On the logical complexity of cyclic arithmetic

Author: Anupam Das

Paper Information

Title:On the logical complexity of cyclic arithmetic
Authors:Anupam Das
Proceedings:PARIS Contributed papers
Editors: Alexis Saurin, David Baelde and Radu Calinescu
Keywords:Cyclic proofs, Peano arithmetic, Proof theory, Logical complexity, Reverse mathematics, Proof complexity

ABSTRACT. We study the logical complexity of proofs in cyclic arithmetic (CA), as introduced in Simpson '17, in terms of quantifier alternations of formulae occurring. Writing CΣ_n for (the logical consequences of) cyclic proofs containing only Σ_n formulae, our main result is that IΣ_{n+1} and CΣ_n prove the same Π_{n+1} theorems, for n > 0. Furthermore, due to the 'uniformity' of our method, we also show that CA and PA proofs differ only elementarily in size.

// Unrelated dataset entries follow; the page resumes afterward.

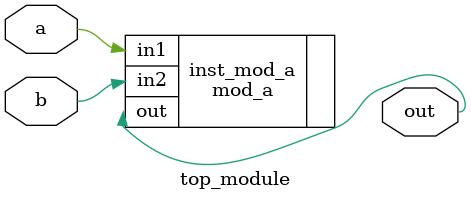
<source format=v>
module top_module (
    input               a,
    input               b,
    output              out
);

    mod_a inst_mod_a (
        .in1(a),
        .in2(b),
        .out(out)
    );

    // mod_a inst_mod_a (a, b, out);

endmodule
</source>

The inclusion IΣ_{n+1} ⊆ CΣ_n is obtained by proof theoretic techniques, relying on normal forms and structural manipulations of Peano arithmetic (PA) proofs. It improves upon the natural result that IΣ_n ⊆ CΣ_n.

The inclusion CΣ_n ⊆ IΣ_{n+1} is obtained by calibrating the approach of Simpson '17 with recent results on the reverse mathematics of Büchi’s theorem (Kolodziejczyk, Michalewski, Pradic & Skrzypczak '16), and specialising to the case of cyclic proofs.

These results improve upon the bounds on proof complexity and logical complexity implicit in Simpson '17 and Berardi & Tatsuta '17.

This talk will be based on the following work: http://www.anupamdas.com/wp/log-comp-cyc-arith/

Talk:Jul 08 16:45 (Session 42M: Contributed talks)